▸ TEXT FOR ANALYSIS:
--- START ---
Sunday, January 18, 2009

New Poem

We are headed to the Gospel Music Artist Association Convention next weekend. I recite my poetry instead of singing so here is the one I wrote this week. I think I might read it at the convention.

Savor the Moment

Are you too busy to stop and pray?
To find the pleasure of each new day?
Do you race to and fro without any fun?
Do you spend your free time on the run?

What’s for dinner? Time for bed.
Turn on the TV my brain is dead.
Sometimes we forget to take a deep breath.
Savor the moment and forget all the rest.

So hug the kids and kiss your spouse,
Take a break from cleaning the house.
Buy everyone an ice cream cone,
Have some quality time for your own.

Give God glory, whisper a prayer.
Thank the Lord for being there.
Life’s too short to dash it away.
Savor each moment and seize the day.

Friday, January 2, 2009

I'm living pink!
--- END ---
▸ ACTIVITIES:
- 1) Print the blog post's text starting at "Turn on the" and ending at "cleaning the house.".
- 2) Which sentences in the poem within the blog post end with a question mark? List every one.
- 3) Pick up the blog post after its final line, "I'm living pink!", and keep writing it.
The listing is separate material with no connection to the blog post.

▸ STORED DATA:
--- START ---
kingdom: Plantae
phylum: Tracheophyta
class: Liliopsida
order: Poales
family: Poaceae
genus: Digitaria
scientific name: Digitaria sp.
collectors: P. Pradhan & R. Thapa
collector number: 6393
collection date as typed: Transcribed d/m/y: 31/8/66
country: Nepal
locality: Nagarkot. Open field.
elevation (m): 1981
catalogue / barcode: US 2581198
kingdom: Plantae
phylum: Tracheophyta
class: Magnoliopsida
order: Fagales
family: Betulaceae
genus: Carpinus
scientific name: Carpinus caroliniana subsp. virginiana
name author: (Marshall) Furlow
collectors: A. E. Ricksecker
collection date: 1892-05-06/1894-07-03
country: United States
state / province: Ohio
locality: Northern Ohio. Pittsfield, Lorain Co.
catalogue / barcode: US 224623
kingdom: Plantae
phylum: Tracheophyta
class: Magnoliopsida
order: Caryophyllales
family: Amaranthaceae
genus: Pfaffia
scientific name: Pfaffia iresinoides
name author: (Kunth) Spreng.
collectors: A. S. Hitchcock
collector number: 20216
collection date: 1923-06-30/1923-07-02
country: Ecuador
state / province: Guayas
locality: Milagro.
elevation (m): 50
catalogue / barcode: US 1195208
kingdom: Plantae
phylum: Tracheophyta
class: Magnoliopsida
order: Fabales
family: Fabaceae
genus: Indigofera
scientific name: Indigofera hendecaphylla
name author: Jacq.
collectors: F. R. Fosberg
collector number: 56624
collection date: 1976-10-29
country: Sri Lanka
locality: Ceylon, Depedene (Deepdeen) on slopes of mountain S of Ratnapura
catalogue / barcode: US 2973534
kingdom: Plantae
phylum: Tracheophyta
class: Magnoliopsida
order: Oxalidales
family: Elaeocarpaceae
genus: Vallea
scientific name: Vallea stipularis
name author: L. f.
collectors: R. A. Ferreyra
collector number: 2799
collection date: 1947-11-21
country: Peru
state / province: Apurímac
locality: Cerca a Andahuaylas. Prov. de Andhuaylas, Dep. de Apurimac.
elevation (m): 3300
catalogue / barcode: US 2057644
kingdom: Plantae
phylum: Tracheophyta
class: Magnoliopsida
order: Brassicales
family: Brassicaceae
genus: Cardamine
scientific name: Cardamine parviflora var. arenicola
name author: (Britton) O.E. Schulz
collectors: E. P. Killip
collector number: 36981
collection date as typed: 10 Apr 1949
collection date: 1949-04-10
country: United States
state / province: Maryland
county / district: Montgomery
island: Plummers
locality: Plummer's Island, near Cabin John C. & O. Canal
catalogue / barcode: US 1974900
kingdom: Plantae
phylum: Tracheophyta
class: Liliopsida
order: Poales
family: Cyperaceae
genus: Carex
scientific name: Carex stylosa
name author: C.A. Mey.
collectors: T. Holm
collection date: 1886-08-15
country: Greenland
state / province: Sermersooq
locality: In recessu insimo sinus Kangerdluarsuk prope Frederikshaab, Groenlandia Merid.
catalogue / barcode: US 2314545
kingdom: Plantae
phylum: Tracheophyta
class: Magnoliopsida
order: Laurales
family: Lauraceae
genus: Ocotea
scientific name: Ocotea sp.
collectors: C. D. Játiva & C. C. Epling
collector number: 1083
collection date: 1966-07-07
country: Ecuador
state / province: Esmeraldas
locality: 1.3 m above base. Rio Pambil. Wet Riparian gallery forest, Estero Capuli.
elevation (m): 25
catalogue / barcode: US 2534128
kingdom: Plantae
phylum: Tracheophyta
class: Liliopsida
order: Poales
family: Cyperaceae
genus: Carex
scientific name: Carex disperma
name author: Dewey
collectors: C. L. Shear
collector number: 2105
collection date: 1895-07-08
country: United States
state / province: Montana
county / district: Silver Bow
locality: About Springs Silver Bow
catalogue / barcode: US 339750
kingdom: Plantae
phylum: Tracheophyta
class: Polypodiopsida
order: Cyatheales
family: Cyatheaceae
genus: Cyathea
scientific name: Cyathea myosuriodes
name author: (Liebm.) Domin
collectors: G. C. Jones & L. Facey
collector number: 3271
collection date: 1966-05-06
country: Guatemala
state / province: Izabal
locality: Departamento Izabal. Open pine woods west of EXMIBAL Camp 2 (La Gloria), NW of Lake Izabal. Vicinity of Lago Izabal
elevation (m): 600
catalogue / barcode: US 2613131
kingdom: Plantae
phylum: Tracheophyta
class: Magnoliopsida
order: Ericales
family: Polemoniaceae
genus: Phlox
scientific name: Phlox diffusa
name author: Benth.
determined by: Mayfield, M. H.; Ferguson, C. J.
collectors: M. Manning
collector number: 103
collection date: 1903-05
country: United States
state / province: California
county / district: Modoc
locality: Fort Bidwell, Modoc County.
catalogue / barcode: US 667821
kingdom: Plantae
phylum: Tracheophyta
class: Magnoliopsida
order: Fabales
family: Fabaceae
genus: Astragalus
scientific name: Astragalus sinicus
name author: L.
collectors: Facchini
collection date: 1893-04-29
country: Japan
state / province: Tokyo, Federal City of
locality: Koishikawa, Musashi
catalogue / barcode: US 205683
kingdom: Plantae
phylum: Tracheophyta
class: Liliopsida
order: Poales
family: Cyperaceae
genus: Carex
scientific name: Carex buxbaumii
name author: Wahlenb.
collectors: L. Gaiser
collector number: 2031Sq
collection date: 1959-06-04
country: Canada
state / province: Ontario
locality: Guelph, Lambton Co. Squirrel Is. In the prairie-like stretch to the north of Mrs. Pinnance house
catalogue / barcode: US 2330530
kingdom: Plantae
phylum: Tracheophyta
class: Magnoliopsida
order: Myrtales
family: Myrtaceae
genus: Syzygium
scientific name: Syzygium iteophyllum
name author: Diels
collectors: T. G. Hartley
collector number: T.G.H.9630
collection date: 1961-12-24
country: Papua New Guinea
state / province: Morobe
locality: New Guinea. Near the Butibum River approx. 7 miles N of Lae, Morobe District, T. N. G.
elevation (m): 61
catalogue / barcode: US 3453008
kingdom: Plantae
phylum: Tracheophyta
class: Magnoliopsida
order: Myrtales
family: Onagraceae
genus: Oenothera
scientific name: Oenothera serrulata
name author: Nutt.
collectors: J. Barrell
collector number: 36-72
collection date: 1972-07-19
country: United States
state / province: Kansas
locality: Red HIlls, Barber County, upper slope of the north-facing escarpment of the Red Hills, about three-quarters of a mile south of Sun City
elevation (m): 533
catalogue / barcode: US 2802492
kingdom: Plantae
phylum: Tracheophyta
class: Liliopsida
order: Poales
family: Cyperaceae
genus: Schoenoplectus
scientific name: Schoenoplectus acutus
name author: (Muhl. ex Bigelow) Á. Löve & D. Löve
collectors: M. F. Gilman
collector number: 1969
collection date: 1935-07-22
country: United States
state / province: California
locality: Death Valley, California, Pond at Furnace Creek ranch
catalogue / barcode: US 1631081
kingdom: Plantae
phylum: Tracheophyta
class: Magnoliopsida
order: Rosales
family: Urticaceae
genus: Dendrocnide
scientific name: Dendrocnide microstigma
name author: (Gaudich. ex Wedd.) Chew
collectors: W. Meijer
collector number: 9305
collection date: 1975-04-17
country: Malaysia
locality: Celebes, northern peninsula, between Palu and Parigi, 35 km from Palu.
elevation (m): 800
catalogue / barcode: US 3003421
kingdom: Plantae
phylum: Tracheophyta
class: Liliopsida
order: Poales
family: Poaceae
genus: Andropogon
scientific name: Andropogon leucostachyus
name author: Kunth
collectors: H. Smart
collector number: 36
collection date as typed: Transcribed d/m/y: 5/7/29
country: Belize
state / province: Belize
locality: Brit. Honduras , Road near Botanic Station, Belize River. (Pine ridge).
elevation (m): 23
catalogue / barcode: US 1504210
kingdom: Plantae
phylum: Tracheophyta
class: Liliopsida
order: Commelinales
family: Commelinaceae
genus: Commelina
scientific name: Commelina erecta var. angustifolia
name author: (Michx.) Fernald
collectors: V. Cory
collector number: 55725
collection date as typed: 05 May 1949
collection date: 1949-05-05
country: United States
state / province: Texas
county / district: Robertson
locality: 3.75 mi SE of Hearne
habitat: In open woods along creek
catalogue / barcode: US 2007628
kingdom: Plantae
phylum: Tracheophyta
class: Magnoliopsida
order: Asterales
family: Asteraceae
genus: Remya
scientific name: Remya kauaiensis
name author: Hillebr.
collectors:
--- END ---
▸ EXERCISE ANSWERS:
- 1)
Turn on the TV my brain is dead.
Sometimes we forget to take a deep breath.
Savor the moment and forget all the rest.

So hug the kids and kiss your spouse,
Take a break from cleaning the house.

- 2)
- Are you too busy to stop and pray?
- To find the pleasure of each new day?
- Do you race to and fro without any fun?
- Do you spend your free time on the run?
- What's for dinner?

- 3)
I am a breast cancer survivor of three months. I am very blessed that the cancer was detected by a routine mammogram and it was very tiny. I had a bilateral mastectomy and reconstructive surgery on November 26th, my mother's 80th birthday. I had this surgery as opposed to a lumpectomy because I tested positive for BRCA-2 gene mutation, which increases my chances of recurrence by 55-60% instead of 10%. Now, my chances of recurrence is down to 5-8% and with the pill I will be taking it is even lower at 1.5-2%. My dad died of pancreas cancer and when they did all the preliminary tests they found a cyst on my pancreas. It was aspirated on Dec 18th and found to be normal. So now I am ready to move on. The lymph nodes were clear so I did not require any chemotherapy or radiation. There are a few more surgeries to complete the reconstruction and remove my ovaries so I won't have to deal with the chance of ovarian cancer. I am 55 and do not plan to have any more kids. I have three grown children and they have four grand kids between them so we're good to go. That surgery will be after the other is finished. That's okay, I have a great faith in God and all this has been part of a bigger plan. My family is taking precautions and having the gene study so I know the cancer deaths in my family and the survivors are saving the lives of the rest of our big brood. My dad had a lot of siblings and they have a lot of offspring so there is a bigger purpose in place. God has used me to save my family. I feel special for having been chosen. He knew I could handle it and as painful as it was after surgery, I am feeling so grateful today for being an instrument of God.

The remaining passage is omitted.